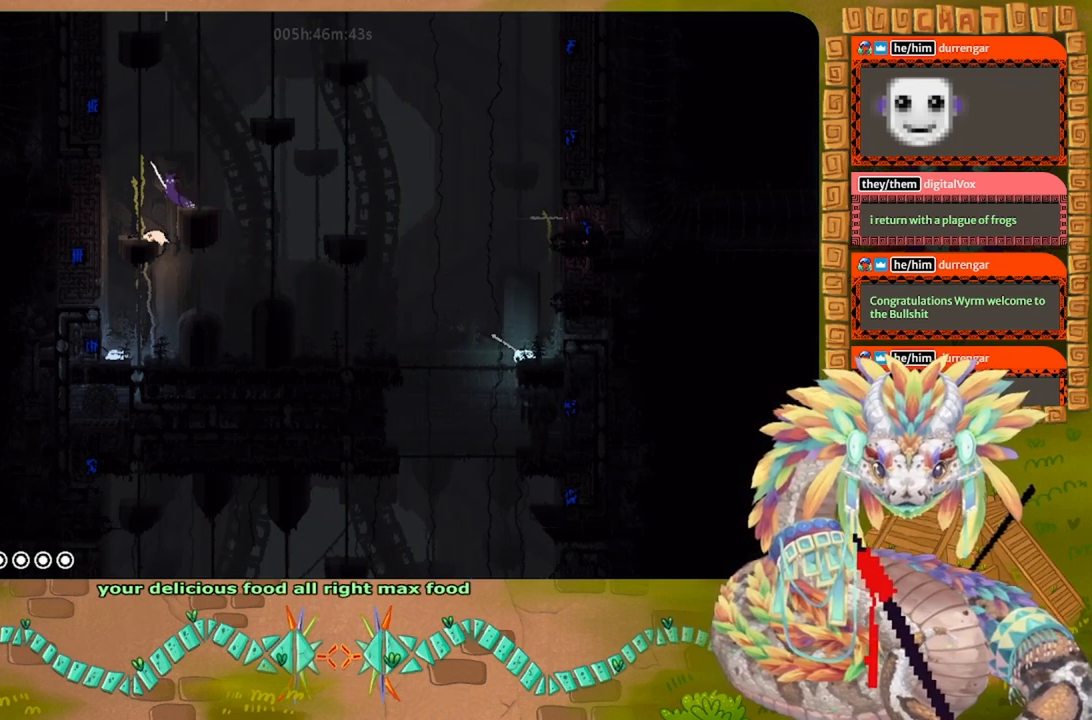
{"keys": ["left", "up"], "events": [[34, "j", "up"], [34, "up", "down"]]}
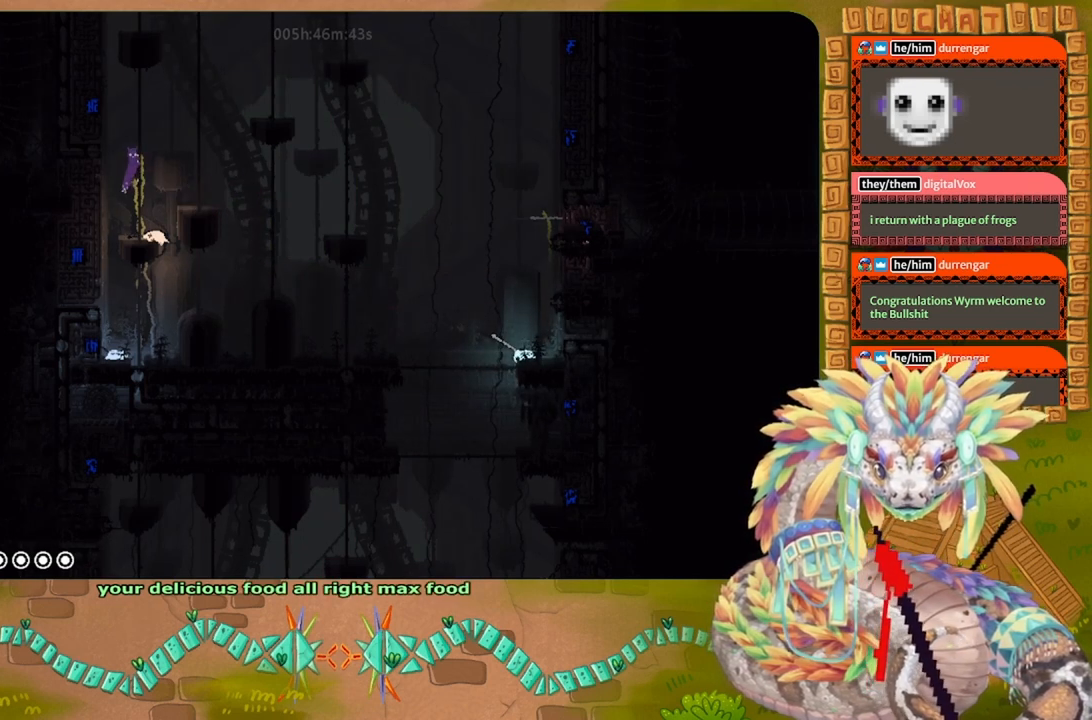
{"keys": ["left"], "events": [[34, "j", "down"], [34, "up", "up"], [234, "j", "up"]]}
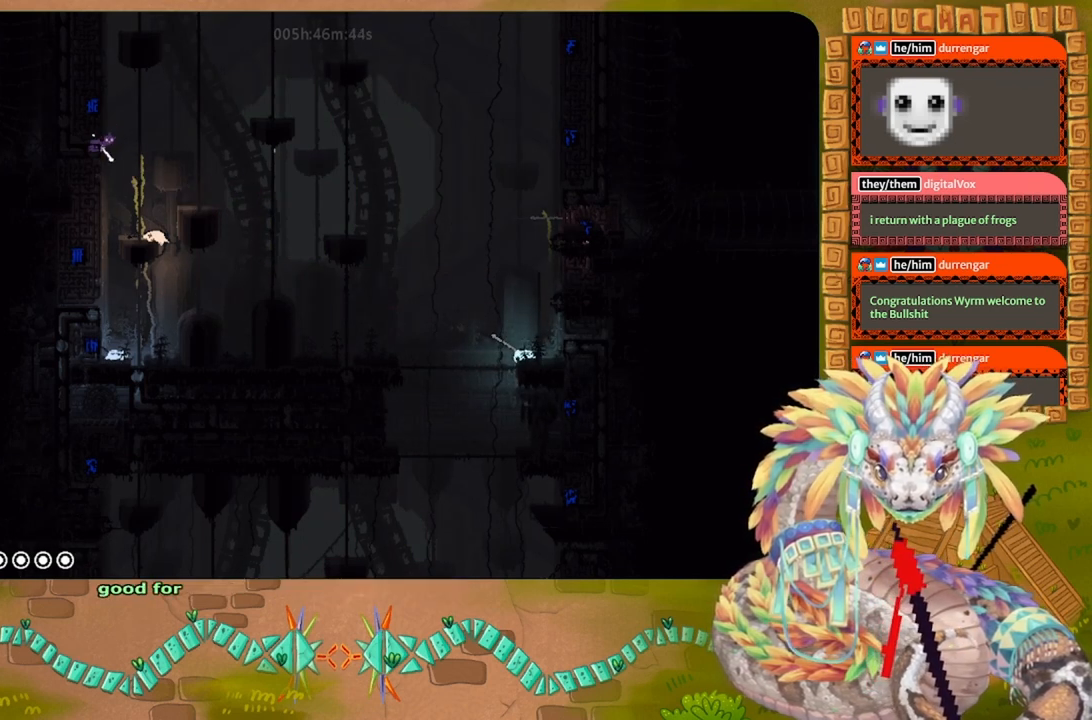
{"keys": ["left"], "events": []}
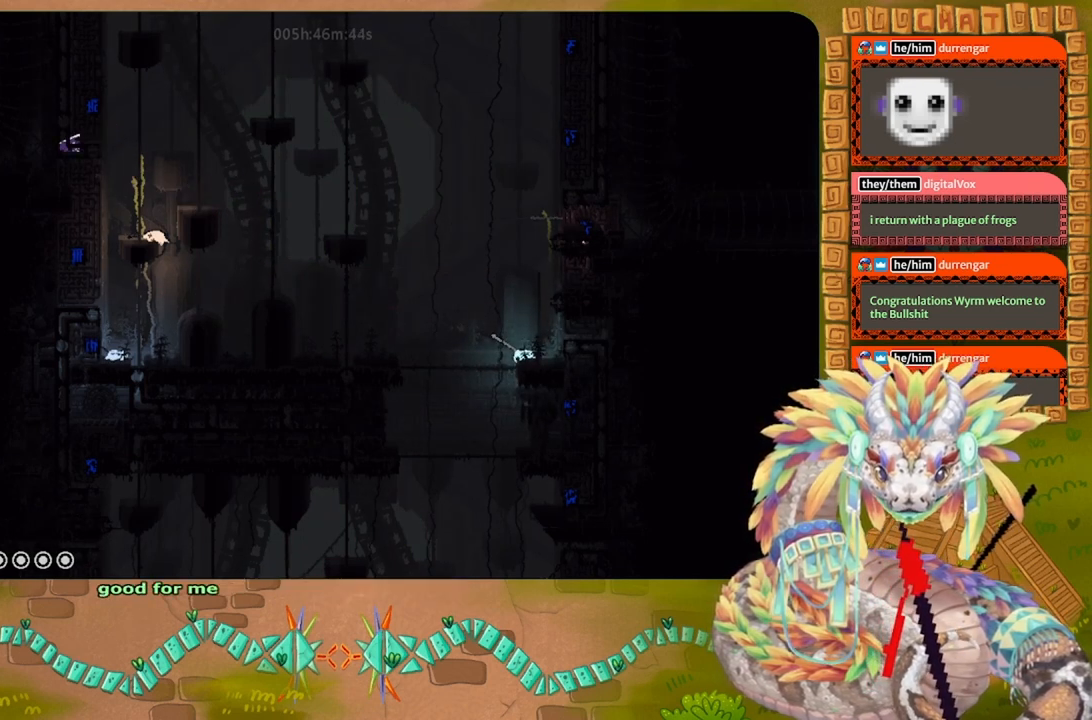
{"keys": ["up"], "events": [[67, "up", "down"], [200, "left", "up"], [267, "j", "down"], [367, "j", "up"]]}
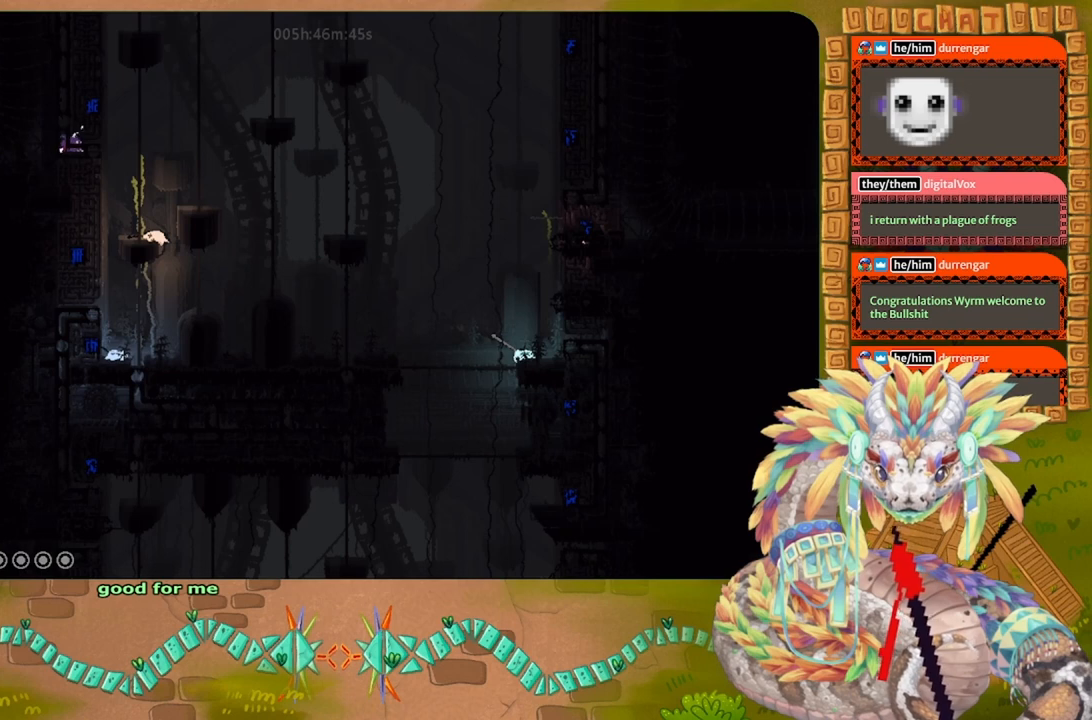
{"keys": ["up"], "events": []}
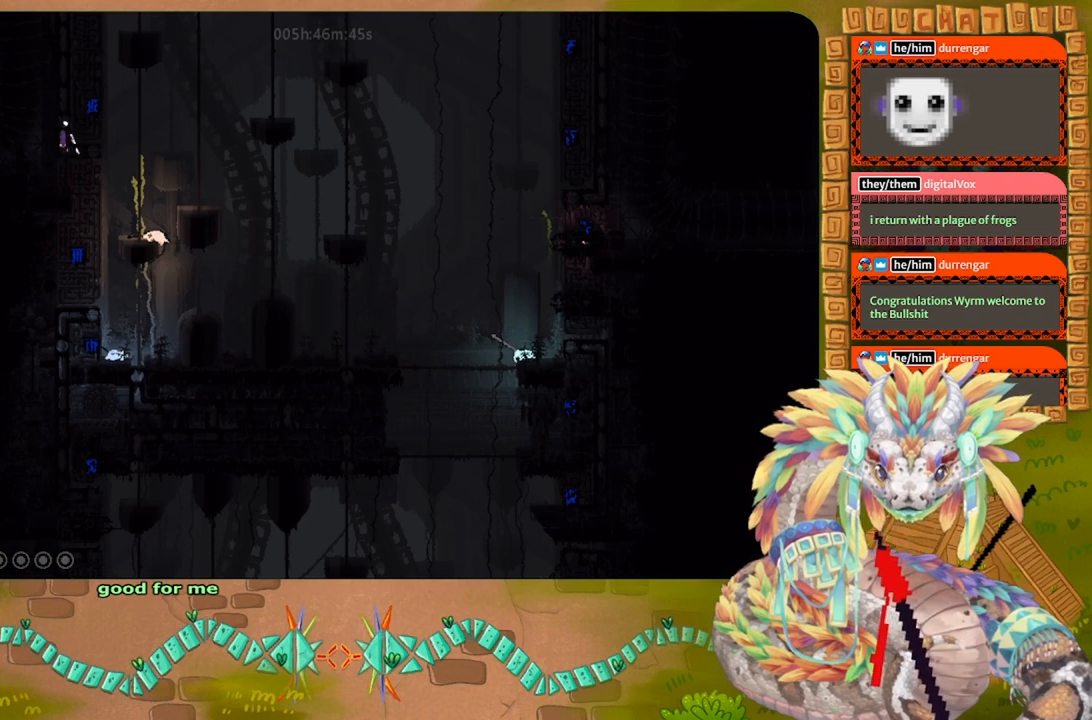
{"keys": ["up"], "events": [[67, "j", "down"], [200, "j", "up"]]}
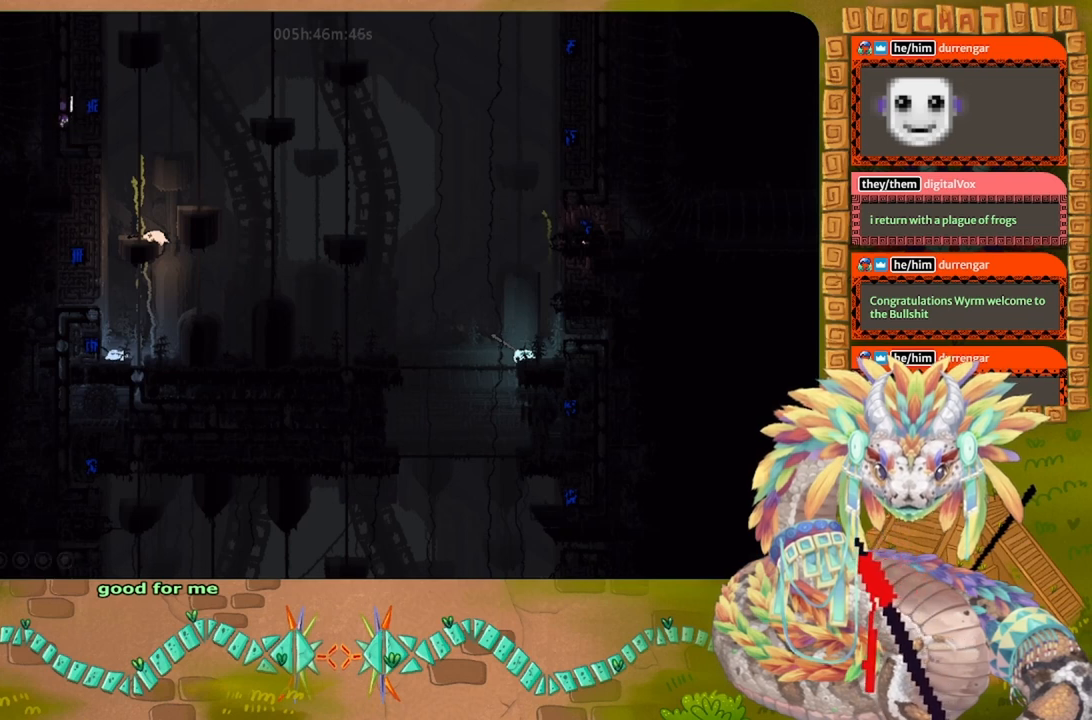
{"keys": ["up"], "events": []}
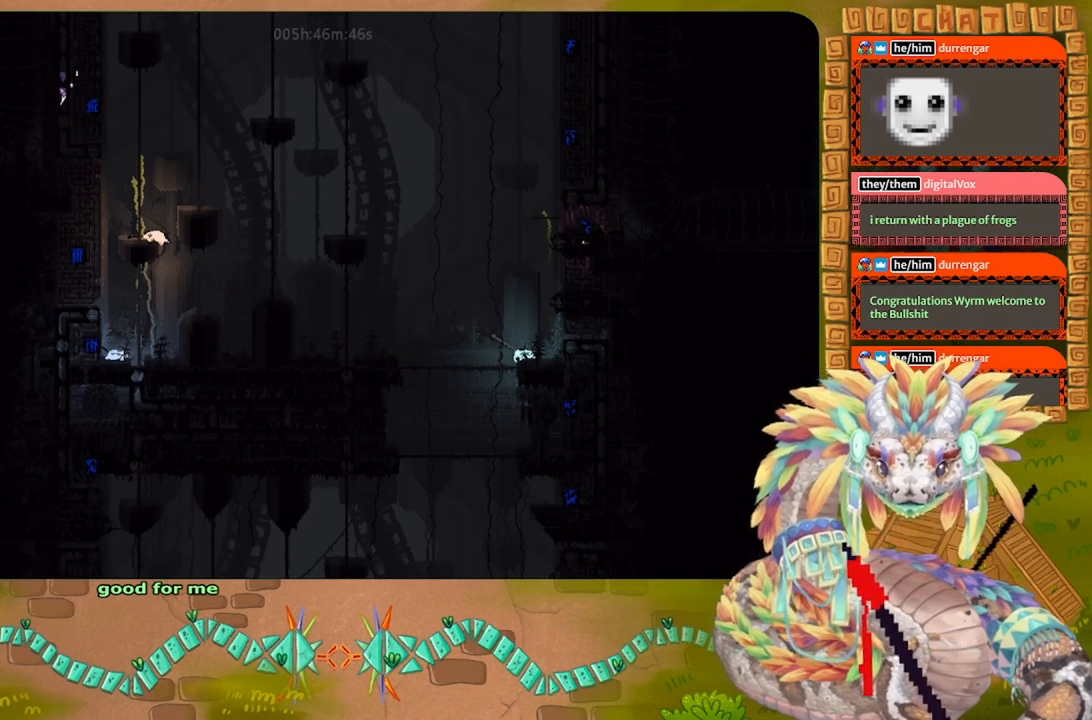
{"keys": ["up"], "events": [[167, "j", "down"], [300, "j", "up"]]}
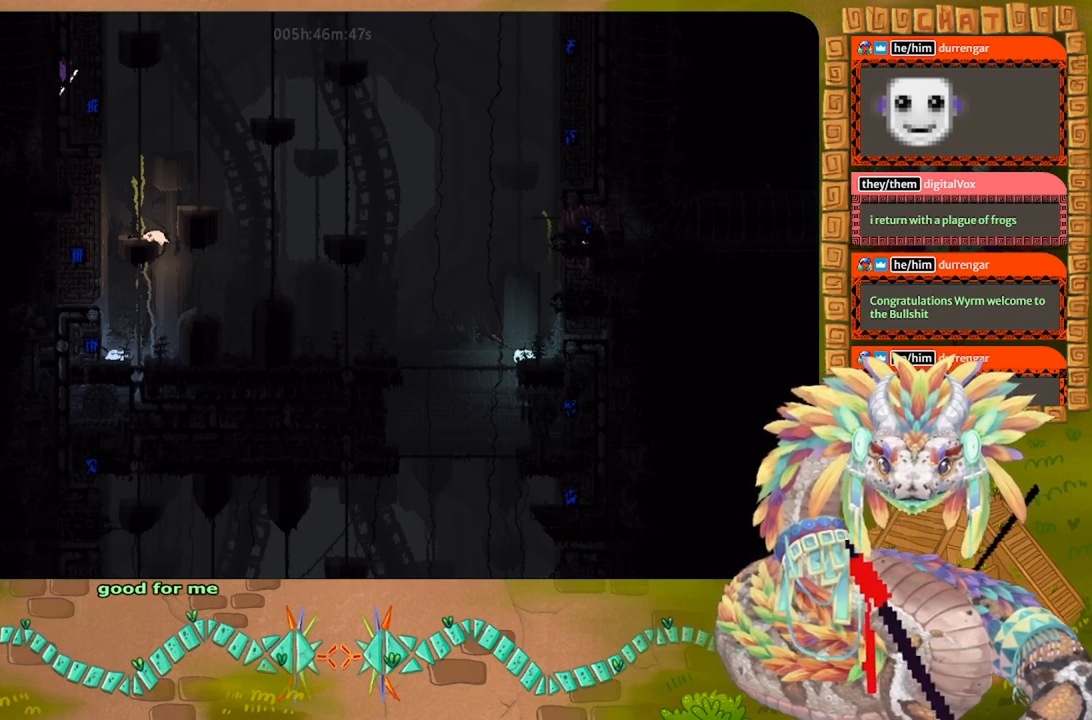
{"keys": ["up"], "events": []}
----------
#### [WHAT YOU WILL DO]
Return the full listing exactly as written, without any of its images.

#### [OUTPUT FOR THIS EXERCISE]
{"keys": ["left", "up"], "events": [[34, "j", "up"], [34, "up", "down"]]}
{"keys": ["left"], "events": [[34, "j", "down"], [34, "up", "up"], [234, "j", "up"]]}
{"keys": ["left"], "events": []}
{"keys": ["up"], "events": [[67, "up", "down"], [200, "left", "up"], [267, "j", "down"], [367, "j", "up"]]}
{"keys": ["up"], "events": []}
{"keys": ["up"], "events": [[67, "j", "down"], [200, "j", "up"]]}
{"keys": ["up"], "events": []}
{"keys": ["up"], "events": [[167, "j", "down"], [300, "j", "up"]]}
{"keys": ["up"], "events": []}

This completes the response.